Dr. Piper may be the first university official to speak so candidly and so strongly about the topic, but he’s certainly not alone in his perspective that American college students have gone soft. Seinfeld, Chris Rock, and Bill Maher have all publicly declared that they will no longer do their stand-up comedy shows on college campuses due to the unforgiving climate of political correctness that’s become more and more common.
The Atlantic recently published an article coining the term “vindictive protectiveness,” referring to a movement that seeks to punish anyone who interferes with the goal of protecting students from psychological harm, even accidentally. The article asserts that vindictive protectiveness “prepares [students] poorly for professional life, which often demands intellectual engagement with people and ideas one might find uncongenial or wrong. The harm may be more immediate, too. A campus culture devoted to policing speech is likely to engender patterns of thought that are surprisingly similar to those long identified by cognitive behavioral therapists as causes of depression and anxiety.”
A September 2015 article in Psychology Today corroborates the above assertion, citing, “There has been an increase in diagnosable mental health problems, but there has also been a decrease in the ability of many young people to manage the everyday bumps in the road of life.” This decrease in resilience, the article notes, causes some professors to feel pressured to lower academic standards, lest their curriculum prove too challenging and cause a student to—gasp!—fail. For an institution concerned with keeping students’ feelings safe, failure is certainly an outcome to be avoided at all costs. But is that the point of an education? Universities shouldn’t shy away from hurting feelings. They should help students distinguish between what are real dangers and what are not.

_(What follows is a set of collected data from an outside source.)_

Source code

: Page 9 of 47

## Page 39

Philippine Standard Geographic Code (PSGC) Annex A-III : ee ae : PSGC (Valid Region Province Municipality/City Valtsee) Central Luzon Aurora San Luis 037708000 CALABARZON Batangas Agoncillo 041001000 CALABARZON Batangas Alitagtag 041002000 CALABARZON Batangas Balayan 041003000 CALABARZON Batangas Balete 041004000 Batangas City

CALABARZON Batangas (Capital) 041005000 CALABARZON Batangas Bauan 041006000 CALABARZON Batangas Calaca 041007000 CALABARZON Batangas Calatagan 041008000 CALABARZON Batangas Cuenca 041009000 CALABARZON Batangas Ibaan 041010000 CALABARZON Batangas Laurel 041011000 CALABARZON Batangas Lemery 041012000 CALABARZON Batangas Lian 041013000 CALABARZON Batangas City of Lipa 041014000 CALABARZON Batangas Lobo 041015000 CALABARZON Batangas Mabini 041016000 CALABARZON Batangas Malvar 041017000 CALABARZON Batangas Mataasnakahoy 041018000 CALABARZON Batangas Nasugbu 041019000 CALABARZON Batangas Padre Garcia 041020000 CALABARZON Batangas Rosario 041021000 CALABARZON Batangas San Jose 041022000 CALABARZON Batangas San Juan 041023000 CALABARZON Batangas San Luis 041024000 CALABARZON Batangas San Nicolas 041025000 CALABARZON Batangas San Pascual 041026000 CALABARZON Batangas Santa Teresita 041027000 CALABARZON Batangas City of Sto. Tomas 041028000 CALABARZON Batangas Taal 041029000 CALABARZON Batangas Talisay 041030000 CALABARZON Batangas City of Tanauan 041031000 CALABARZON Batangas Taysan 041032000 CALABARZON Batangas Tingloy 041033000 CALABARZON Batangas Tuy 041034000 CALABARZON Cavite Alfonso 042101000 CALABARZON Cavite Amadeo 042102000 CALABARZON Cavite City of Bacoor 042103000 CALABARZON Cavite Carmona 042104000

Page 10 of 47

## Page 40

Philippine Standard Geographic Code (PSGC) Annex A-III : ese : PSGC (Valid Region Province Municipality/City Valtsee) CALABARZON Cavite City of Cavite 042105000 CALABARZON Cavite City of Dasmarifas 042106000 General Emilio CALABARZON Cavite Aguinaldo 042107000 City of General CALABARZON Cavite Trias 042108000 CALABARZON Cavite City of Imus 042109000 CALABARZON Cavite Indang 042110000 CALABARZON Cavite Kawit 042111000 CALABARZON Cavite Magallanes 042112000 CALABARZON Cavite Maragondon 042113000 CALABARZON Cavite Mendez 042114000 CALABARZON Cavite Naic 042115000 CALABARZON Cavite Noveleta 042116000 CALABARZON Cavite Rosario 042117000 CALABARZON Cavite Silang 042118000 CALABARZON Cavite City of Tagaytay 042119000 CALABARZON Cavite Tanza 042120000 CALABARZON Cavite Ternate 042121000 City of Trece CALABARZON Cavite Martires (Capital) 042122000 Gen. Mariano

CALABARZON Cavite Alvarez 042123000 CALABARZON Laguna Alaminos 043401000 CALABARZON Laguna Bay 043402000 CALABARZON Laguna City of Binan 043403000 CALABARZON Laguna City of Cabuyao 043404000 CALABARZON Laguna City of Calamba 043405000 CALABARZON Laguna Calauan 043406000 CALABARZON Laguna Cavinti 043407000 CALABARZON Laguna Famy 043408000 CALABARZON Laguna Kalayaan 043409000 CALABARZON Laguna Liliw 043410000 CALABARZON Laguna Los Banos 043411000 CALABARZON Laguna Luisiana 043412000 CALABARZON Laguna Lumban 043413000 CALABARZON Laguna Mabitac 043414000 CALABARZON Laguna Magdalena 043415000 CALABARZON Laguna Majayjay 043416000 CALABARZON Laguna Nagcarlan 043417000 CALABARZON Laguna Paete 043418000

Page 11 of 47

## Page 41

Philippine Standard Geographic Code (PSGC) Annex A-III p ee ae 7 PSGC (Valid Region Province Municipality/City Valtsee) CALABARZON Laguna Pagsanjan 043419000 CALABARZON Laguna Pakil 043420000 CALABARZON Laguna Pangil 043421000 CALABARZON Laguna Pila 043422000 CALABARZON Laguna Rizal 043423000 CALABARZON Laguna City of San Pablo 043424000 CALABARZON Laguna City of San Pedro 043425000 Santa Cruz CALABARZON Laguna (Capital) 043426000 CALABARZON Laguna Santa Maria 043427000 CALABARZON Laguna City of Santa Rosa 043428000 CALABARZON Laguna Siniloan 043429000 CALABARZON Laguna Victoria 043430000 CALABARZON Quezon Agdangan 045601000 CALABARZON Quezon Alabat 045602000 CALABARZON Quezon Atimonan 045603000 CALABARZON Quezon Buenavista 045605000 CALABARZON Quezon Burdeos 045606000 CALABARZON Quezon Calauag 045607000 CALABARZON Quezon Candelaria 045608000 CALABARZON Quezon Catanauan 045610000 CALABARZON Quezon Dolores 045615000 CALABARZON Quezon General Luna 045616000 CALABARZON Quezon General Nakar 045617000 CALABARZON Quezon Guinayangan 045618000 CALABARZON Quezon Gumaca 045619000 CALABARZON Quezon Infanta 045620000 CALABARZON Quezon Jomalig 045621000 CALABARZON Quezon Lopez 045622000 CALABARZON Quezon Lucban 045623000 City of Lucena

Maybe it is bad marketing for a university president to so publicly give such little regard for the emotional homeostasis of his student body. Maybe, though, it’s a valuable step in the conversation about coming of age in America today, a process that requires dialogue and empathy. For students and parents who are actually paying attention, not simply to their knee-jerk emotional reactions but to what they hope the college experience will produce for a young person about to launch into adulthood, I think Dr. Piper’s perspective should be viewed as a representation of an institution’s desire to prepare students for life after college; for the world where “beautiful and terrible things happen.” A world where, hopefully, students are not afraid.